BRIEF:
Write out the entries below again, swapping every "Document page" for "Scanned page" and leaving everything else untouched.
□ □ □ □ □
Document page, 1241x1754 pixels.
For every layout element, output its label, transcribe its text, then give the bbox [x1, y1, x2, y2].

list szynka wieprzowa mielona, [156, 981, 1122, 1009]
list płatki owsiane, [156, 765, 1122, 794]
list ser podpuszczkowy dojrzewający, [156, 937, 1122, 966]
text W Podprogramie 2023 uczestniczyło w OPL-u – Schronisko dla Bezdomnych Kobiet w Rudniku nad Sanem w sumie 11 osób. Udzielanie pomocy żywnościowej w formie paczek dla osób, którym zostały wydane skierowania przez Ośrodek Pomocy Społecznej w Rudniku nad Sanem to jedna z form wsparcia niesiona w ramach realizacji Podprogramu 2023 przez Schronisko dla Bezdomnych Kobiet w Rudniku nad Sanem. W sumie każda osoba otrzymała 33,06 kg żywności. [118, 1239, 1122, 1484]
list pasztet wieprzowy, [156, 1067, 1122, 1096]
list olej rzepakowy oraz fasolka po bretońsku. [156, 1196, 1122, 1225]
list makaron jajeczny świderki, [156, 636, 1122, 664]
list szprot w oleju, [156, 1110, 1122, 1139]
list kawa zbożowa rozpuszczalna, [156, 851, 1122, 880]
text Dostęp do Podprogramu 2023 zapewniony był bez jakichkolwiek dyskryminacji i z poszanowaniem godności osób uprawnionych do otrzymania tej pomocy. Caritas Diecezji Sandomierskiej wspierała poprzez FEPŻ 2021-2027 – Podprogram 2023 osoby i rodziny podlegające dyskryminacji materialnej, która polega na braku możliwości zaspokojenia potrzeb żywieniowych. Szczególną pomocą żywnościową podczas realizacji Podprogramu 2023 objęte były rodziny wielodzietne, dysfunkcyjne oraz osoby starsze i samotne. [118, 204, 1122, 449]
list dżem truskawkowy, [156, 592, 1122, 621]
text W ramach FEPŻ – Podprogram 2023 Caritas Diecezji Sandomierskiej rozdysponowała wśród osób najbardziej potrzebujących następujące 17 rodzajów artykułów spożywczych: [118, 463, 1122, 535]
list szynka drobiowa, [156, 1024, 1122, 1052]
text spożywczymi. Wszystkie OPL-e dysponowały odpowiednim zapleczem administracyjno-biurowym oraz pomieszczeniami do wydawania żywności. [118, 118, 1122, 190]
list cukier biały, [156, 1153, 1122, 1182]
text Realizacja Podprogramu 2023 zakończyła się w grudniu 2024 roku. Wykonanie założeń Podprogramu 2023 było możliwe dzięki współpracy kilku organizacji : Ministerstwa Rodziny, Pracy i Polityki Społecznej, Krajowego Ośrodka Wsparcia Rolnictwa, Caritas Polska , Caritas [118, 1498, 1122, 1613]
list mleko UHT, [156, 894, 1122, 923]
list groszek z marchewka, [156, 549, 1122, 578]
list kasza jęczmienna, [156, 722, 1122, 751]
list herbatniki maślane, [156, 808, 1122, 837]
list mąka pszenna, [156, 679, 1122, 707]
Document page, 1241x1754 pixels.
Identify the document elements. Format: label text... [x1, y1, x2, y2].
□ □ □ □ □
FINISHED EXERCISE:
Scanned page, 1241x1754 pixels.
For every layout element, output its label, transcribe its text, then give the bbox [x1, y1, x2, y2].

list szynka wieprzowa mielona, [156, 981, 1122, 1009]
list płatki owsiane, [156, 765, 1122, 794]
list ser podpuszczkowy dojrzewający, [156, 937, 1122, 966]
text W Podprogramie 2023 uczestniczyło w OPL-u – Schronisko dla Bezdomnych Kobiet w Rudniku nad Sanem w sumie 11 osób. Udzielanie pomocy żywnościowej w formie paczek dla osób, którym zostały wydane skierowania przez Ośrodek Pomocy Społecznej w Rudniku nad Sanem to jedna z form wsparcia niesiona w ramach realizacji Podprogramu 2023 przez Schronisko dla Bezdomnych Kobiet w Rudniku nad Sanem. W sumie każda osoba otrzymała 33,06 kg żywności. [118, 1239, 1122, 1484]
list pasztet wieprzowy, [156, 1067, 1122, 1096]
list olej rzepakowy oraz fasolka po bretońsku. [156, 1196, 1122, 1225]
list makaron jajeczny świderki, [156, 636, 1122, 664]
list szprot w oleju, [156, 1110, 1122, 1139]
list kawa zbożowa rozpuszczalna, [156, 851, 1122, 880]
text Dostęp do Podprogramu 2023 zapewniony był bez jakichkolwiek dyskryminacji i z poszanowaniem godności osób uprawnionych do otrzymania tej pomocy. Caritas Diecezji Sandomierskiej wspierała poprzez FEPŻ 2021-2027 – Podprogram 2023 osoby i rodziny podlegające dyskryminacji materialnej, która polega na braku możliwości zaspokojenia potrzeb żywieniowych. Szczególną pomocą żywnościową podczas realizacji Podprogramu 2023 objęte były rodziny wielodzietne, dysfunkcyjne oraz osoby starsze i samotne. [118, 204, 1122, 449]
list dżem truskawkowy, [156, 592, 1122, 621]
text W ramach FEPŻ – Podprogram 2023 Caritas Diecezji Sandomierskiej rozdysponowała wśród osób najbardziej potrzebujących następujące 17 rodzajów artykułów spożywczych: [118, 463, 1122, 535]
list szynka drobiowa, [156, 1024, 1122, 1052]
text spożywczymi. Wszystkie OPL-e dysponowały odpowiednim zapleczem administracyjno-biurowym oraz pomieszczeniami do wydawania żywności. [118, 118, 1122, 190]
list cukier biały, [156, 1153, 1122, 1182]
text Realizacja Podprogramu 2023 zakończyła się w grudniu 2024 roku. Wykonanie założeń Podprogramu 2023 było możliwe dzięki współpracy kilku organizacji : Ministerstwa Rodziny, Pracy i Polityki Społecznej, Krajowego Ośrodka Wsparcia Rolnictwa, Caritas Polska , Caritas [118, 1498, 1122, 1613]
list mleko UHT, [156, 894, 1122, 923]
list groszek z marchewka, [156, 549, 1122, 578]
list kasza jęczmienna, [156, 722, 1122, 751]
list herbatniki maślane, [156, 808, 1122, 837]
list mąka pszenna, [156, 679, 1122, 707]
Scanned page, 1241x1754 pixels.
Identify the document elements. Format: label text... [x1, y1, x2, y2].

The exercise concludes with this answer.